Chaney, however, is the real problem here, sucking the life from the picture like a black hole of crap. As the monster, he's a shambling nonentity, a stiff-armed automaton who only serves as a reminder of how good Karloff was in the role. Chaney does, however, become more menacing after Ludwig's "curative" work is complete, probably because the developments stemming from that gave him reign to play the monster with more of a human vibe.
Director Erle C. Kenton (of the marvelous Island of Lost Souls) sticks to a bland point-and-shoot method, although he makes some oddball cinematographic choices once in a while. Some of them work (check out the great height perspective shots with the monster and the little girl) and some don't (Atwill converses from behind a donut-shaped antenna thing that frames his head). I can't help but wonder if the few truly bold moves were inspired by Citizen Kane, which had seen release the previous year.
All is not lost, however. There's just enough new elements here, such as the village of Vasaria and the concept of brain transplants, to keep the diehard Universal fan happy. Also, there's plenty of electrical doodads and whirligigs about, spinning and sparking the way they always should.

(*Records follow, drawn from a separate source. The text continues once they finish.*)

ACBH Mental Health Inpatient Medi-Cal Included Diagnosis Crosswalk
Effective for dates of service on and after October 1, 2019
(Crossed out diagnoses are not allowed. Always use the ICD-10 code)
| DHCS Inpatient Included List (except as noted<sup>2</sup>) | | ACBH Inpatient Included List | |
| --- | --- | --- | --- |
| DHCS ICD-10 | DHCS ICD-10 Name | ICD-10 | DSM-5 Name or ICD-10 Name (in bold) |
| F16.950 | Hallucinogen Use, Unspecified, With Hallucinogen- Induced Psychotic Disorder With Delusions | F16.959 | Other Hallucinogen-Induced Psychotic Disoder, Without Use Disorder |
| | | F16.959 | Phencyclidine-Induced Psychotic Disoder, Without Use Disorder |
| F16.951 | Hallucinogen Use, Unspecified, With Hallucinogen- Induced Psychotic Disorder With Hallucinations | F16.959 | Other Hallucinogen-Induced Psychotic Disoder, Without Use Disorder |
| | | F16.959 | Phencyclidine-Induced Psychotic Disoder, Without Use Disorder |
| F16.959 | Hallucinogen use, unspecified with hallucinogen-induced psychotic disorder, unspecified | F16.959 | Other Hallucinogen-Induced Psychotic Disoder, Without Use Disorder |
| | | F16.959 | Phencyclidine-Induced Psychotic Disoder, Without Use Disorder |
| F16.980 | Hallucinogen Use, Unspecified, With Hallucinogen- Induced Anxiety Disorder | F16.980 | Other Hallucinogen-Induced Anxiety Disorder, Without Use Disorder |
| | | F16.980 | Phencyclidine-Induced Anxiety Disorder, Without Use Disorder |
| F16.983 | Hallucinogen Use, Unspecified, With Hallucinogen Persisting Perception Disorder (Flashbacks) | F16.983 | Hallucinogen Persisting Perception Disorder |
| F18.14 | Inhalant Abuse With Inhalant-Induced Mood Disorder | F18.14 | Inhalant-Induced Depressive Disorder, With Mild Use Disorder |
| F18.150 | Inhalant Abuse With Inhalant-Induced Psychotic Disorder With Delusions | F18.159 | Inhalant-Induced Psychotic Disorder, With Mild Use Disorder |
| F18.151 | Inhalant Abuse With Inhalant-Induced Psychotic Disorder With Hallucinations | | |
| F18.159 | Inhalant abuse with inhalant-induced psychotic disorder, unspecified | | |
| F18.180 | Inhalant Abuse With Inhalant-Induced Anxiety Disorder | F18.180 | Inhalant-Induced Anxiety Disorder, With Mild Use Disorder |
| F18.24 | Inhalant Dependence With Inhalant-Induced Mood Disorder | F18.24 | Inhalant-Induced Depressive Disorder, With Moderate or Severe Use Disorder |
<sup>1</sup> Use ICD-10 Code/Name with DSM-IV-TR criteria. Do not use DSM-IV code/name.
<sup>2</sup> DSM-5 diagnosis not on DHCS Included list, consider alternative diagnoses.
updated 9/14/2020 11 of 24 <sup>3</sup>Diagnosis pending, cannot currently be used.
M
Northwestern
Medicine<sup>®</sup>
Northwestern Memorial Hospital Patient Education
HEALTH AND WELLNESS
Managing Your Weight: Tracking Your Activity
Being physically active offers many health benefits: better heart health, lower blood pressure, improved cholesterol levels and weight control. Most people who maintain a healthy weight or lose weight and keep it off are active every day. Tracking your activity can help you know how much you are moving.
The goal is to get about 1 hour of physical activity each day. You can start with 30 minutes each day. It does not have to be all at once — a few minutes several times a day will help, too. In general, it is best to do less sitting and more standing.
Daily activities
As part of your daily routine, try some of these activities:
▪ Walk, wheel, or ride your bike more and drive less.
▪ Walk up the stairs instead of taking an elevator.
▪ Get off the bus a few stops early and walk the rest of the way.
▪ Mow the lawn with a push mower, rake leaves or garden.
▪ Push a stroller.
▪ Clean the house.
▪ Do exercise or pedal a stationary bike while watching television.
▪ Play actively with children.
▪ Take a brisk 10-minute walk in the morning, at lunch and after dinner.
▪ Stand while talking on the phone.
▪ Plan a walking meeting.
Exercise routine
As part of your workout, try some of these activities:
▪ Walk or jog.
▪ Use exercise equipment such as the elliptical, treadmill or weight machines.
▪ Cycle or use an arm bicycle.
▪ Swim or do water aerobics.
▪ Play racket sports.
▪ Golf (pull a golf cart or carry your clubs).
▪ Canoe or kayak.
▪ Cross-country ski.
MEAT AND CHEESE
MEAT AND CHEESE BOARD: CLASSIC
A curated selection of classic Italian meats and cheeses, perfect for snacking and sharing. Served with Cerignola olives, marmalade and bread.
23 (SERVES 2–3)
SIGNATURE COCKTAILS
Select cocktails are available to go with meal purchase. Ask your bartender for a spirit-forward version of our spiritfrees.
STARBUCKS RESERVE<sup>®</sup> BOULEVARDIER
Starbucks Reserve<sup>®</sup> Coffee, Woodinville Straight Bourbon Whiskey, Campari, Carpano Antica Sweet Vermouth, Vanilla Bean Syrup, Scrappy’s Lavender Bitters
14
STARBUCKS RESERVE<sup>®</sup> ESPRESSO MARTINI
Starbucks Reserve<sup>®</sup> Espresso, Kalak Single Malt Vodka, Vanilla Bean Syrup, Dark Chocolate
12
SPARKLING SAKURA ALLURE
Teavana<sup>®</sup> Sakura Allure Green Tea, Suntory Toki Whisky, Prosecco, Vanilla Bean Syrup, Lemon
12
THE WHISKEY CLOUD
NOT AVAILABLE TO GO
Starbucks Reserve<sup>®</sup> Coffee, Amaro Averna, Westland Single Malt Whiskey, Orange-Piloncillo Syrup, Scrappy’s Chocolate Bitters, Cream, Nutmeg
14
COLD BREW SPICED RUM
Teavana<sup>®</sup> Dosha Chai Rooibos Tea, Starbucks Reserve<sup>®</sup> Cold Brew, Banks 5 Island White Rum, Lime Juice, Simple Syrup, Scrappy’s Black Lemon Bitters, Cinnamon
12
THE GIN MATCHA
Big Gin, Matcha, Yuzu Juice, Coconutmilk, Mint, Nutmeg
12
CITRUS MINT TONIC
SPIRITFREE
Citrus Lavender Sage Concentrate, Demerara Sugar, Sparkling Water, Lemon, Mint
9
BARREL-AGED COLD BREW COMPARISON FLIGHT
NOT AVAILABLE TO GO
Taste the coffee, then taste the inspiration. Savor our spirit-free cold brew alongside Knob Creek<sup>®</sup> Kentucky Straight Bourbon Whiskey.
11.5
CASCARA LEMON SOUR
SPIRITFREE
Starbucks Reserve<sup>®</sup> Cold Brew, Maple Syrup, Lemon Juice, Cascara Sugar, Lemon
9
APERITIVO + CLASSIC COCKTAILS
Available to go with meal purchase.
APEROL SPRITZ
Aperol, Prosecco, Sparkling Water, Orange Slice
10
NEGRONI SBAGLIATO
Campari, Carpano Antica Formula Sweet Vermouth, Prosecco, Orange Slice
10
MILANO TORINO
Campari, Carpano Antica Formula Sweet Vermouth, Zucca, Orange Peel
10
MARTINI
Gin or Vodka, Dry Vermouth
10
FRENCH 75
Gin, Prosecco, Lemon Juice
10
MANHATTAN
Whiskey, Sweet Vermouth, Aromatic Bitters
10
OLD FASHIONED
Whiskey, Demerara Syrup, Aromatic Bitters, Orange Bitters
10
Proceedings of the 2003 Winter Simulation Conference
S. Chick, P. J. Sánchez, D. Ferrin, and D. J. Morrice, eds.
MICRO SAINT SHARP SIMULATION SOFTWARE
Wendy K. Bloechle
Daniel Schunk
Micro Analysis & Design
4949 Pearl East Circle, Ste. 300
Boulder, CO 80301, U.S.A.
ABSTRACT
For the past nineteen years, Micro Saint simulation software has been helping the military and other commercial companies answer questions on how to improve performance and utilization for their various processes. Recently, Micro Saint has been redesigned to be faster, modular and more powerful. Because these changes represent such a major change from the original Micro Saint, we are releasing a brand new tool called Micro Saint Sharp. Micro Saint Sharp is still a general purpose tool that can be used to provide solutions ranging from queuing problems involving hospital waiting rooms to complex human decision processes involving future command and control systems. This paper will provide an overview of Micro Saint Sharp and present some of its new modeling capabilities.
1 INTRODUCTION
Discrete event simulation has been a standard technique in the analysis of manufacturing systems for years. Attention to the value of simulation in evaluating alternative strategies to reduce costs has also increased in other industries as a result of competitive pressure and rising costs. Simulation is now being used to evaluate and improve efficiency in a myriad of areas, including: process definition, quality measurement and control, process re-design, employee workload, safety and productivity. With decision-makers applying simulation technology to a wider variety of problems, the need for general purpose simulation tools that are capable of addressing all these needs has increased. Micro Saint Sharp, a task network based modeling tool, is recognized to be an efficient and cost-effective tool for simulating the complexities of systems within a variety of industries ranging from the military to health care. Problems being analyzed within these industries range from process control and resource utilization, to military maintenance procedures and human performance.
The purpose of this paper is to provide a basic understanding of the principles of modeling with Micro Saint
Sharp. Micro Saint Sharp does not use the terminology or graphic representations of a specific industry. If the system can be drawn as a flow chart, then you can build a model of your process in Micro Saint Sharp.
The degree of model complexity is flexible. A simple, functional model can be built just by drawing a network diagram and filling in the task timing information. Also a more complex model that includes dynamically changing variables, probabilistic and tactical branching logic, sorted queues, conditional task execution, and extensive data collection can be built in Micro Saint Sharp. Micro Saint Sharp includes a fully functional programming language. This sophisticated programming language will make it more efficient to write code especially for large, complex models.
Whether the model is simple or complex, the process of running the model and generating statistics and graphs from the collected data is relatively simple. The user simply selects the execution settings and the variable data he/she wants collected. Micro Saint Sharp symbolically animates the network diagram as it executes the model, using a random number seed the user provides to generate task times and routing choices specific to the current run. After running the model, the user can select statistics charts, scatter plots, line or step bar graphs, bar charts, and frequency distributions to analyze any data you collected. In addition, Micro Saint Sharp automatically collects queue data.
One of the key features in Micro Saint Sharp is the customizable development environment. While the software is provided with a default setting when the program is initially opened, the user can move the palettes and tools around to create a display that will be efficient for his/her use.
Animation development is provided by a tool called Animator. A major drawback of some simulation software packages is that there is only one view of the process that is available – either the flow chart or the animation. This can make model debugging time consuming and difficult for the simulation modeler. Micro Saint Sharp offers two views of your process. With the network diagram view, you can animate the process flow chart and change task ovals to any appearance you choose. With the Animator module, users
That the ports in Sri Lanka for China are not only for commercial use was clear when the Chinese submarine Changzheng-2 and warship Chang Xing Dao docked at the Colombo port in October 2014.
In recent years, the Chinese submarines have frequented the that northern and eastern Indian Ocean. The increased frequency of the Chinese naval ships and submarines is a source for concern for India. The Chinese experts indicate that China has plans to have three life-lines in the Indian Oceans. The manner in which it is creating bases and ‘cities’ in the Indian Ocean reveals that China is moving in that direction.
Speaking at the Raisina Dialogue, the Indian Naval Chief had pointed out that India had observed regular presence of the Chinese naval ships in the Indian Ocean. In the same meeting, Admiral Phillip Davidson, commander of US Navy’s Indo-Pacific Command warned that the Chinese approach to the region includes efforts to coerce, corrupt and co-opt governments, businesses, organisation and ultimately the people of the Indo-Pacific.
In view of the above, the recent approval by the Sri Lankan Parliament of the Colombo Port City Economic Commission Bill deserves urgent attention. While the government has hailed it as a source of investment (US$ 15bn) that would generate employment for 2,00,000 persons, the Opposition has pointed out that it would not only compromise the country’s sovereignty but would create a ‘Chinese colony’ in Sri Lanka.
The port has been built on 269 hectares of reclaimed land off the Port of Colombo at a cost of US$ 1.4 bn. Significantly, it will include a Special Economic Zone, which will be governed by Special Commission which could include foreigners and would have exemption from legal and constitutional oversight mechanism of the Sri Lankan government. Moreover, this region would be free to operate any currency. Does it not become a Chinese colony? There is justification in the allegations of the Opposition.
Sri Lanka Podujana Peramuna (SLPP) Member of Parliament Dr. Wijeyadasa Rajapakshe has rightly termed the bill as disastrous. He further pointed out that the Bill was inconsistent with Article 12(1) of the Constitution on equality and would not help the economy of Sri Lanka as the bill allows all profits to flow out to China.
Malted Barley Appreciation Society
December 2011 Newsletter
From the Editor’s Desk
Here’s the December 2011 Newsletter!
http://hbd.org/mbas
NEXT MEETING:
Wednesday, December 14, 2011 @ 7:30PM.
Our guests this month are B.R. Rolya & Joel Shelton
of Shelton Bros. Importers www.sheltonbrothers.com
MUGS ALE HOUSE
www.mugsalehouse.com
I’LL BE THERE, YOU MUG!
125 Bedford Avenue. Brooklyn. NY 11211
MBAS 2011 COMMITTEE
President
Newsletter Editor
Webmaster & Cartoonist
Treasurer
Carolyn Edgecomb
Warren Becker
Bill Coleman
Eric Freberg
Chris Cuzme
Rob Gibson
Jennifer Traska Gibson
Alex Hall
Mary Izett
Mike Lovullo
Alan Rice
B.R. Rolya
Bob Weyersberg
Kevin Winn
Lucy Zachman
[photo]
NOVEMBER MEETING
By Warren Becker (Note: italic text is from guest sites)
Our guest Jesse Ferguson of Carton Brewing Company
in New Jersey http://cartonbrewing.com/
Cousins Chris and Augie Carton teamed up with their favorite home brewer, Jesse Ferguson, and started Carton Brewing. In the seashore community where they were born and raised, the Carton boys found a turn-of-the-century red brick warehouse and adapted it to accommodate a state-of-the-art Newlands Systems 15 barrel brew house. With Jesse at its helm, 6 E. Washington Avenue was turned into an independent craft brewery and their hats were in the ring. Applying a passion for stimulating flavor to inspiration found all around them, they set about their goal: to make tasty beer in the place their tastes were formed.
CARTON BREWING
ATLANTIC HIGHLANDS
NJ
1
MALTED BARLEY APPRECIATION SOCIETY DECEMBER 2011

Sadly, though, Ghost of Frankenstein is merely a drab programmer that is, for the most part, an amalgamation of the previous entries' concepts, though it carries none of the the intelligence of those films. The best thing that can be said for Ghost is that it is the shortest of the Frankenstein movies at only 68 minutes. For Frankenstein fans, this is the perfect amount of time to waste on a movie like this. If you're not so inclined, however, it really isn't worth the effort.
Stuntman Eddie Parker is occasionally visible standing in for Chaney as the Monster.